The government is steamrolling ahead with plans to raise billions, starting with the sale of state-owned chemical giant Odesa Portside Plant.
The government led by Prime Minister Yulia Tymoshenko is steamrolling ahead with plans to raise billions of dollars in badly needed revenues by privatizing large enterprises, starting with the sale of state-owned chemical giant Odesa Portside Plant.
But just as her government adopted conditions on Jan. 30 for the Odesa Portside auction, which experts said could fetch as much as $1 billion, President Viktor Yushchenko played a political gambit, in the view of experts, and criticized the sale’s handling.
Privatization receipts are needed fast to fill budget shortfalls, including Tymoshenko’s billion-dollar refunds of Soviet savings lost in the early 1990s, said Vadym Karasiov, a Kyiv political analyst.
The populist refunds are expected to win more votes for the increasingly popular Tymoshenko, expected to challenge Yushchenko for the presidency in the 2010 election.
Remittances come at a cost, which the government hopes to fill in part by selling off prized assets this year, experts said, including state fixed-line phone monopoly Ukrtelecom.
Tymoshenko is rushing ahead with privatizations “to fulfill all her social spending promises and to keep the state budget deficit below 2 percent,” Karasiov said.
Tymoshenko hopes to conduct these privatizations in a transparent way, mirroring the Kryvorizhstal sale, regarded as Ukraine’s only transparent auction.
Among her main campaign slogans ahead of the vote was to hold transparent sales. Due to Tymoshenko’s increasing popularity, with presidential elections around the corner, Yushchenko will criticize her every step and point out every mistake, Karasiov said.
“Tymoshenko needs to sell, but is [the Odesa plant] ready?” he said. “Maybe it’s worth waiting some time and better preparing to increase the price.”
Last week, the Presidential Secretariat criticized the Odesa Portside sale terms because they could allegedly allow the Ukrainian government to break agreements with the investor and unilaterally re-nationalize the plant, all without a court ruling.
Officials in Tymoshenko’s government said sale conditions could be swiftly redrafted to shore up the new owners’ rights.
State Property Fund officials, responsible for organizing auctions, said the sale of a 99.57 percent stake in Odesa Portside is still scheduled to begin this month, with opening bids between $500 and $700 million.
The privatization of Ukrtelecom, which could raise another $1 billion, is expected to commence later this year.

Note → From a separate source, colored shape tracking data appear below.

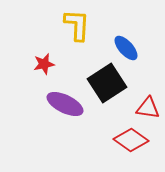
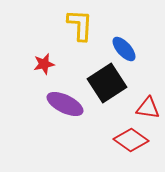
yellow L-shape: moved 3 px right
blue ellipse: moved 2 px left, 1 px down
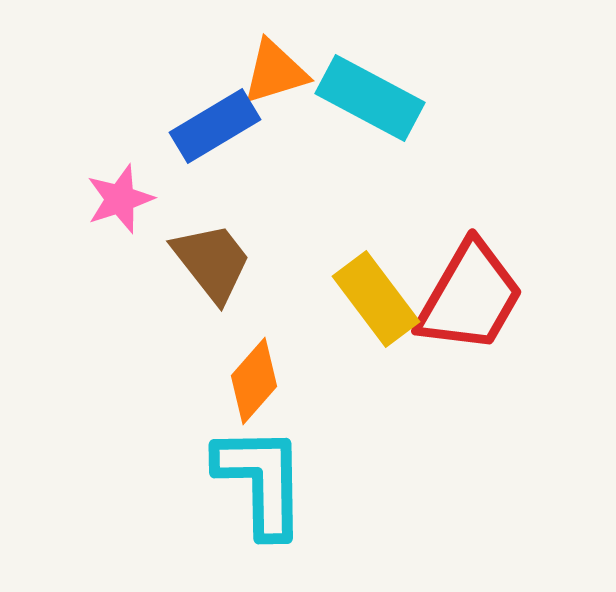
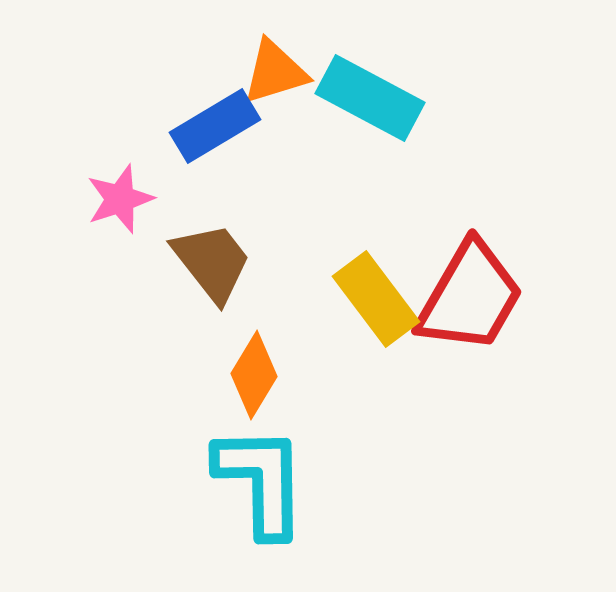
orange diamond: moved 6 px up; rotated 10 degrees counterclockwise
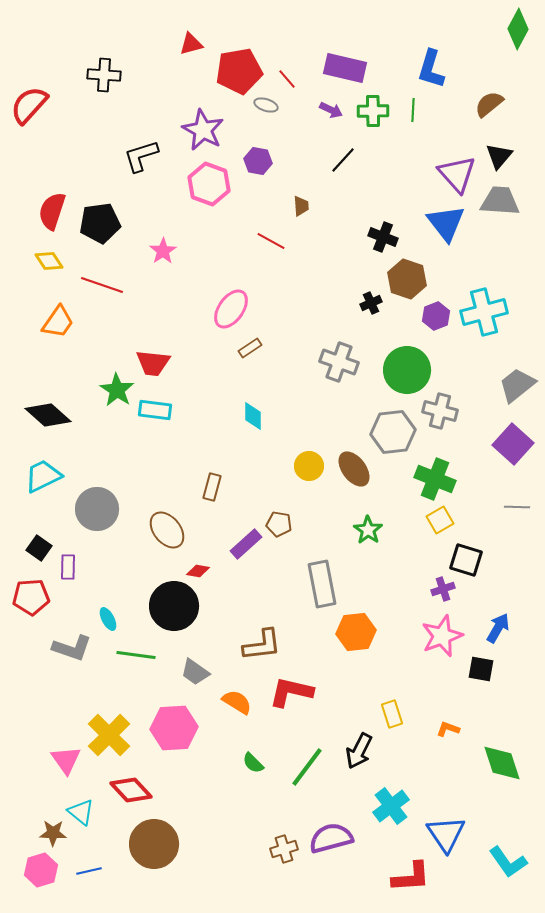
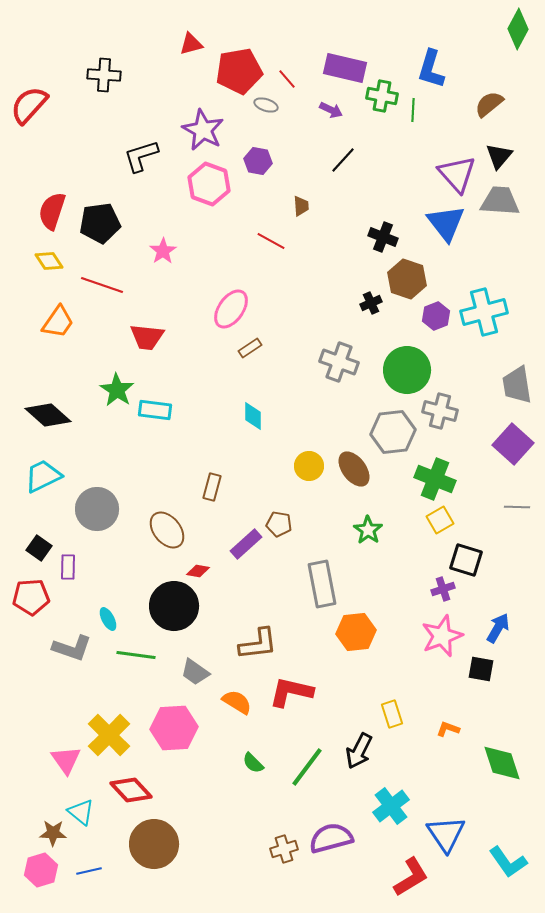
green cross at (373, 111): moved 9 px right, 15 px up; rotated 12 degrees clockwise
red trapezoid at (153, 363): moved 6 px left, 26 px up
gray trapezoid at (517, 385): rotated 60 degrees counterclockwise
brown L-shape at (262, 645): moved 4 px left, 1 px up
red L-shape at (411, 877): rotated 27 degrees counterclockwise
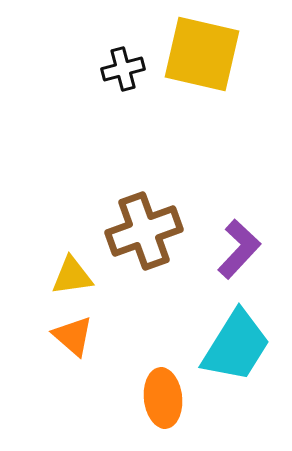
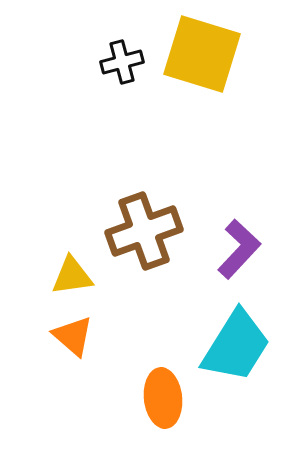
yellow square: rotated 4 degrees clockwise
black cross: moved 1 px left, 7 px up
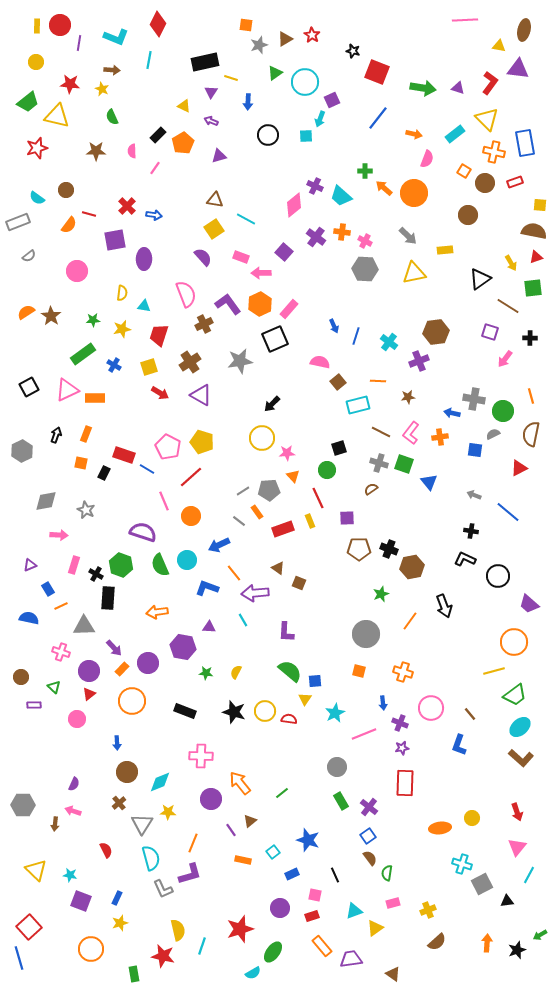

The Odesa Portside sale is expected to be the most expensive since the $4.8 billion showcase auction of steel mill Kryvorizhstal in 2005.
Strategically located at the Black Sea, the port is supplied with raw materials by pipeline, giving it competitive advantages over other chemical plants in Ukraine. It is the country’s leading producer of nitrogen fertilizer and ammonia.
A rushed tender scheduled to be held during last fall’s snap parliamentary elections was canceled, and many financial analysts dubbed it suspect. Among the interested bidders were nine companies, among them four Ukrainian groups, four Russian chemical companies, and a Norwegian group.
“We estimate the company’s fair value to be in the range of between $500 and $700 million, however the price may surge to $800 million to $1 billion during the auction,” stated a Jan. 31 report issued by Dragon Capital, a Kyiv investment bank.
The plant posted $372 million in net revenues last year, an EBITDA of $95 million and a net income of $46.9 million, according to Dragon Capital. A minority stake of 0.4 percent was privatized to company management and staff last year.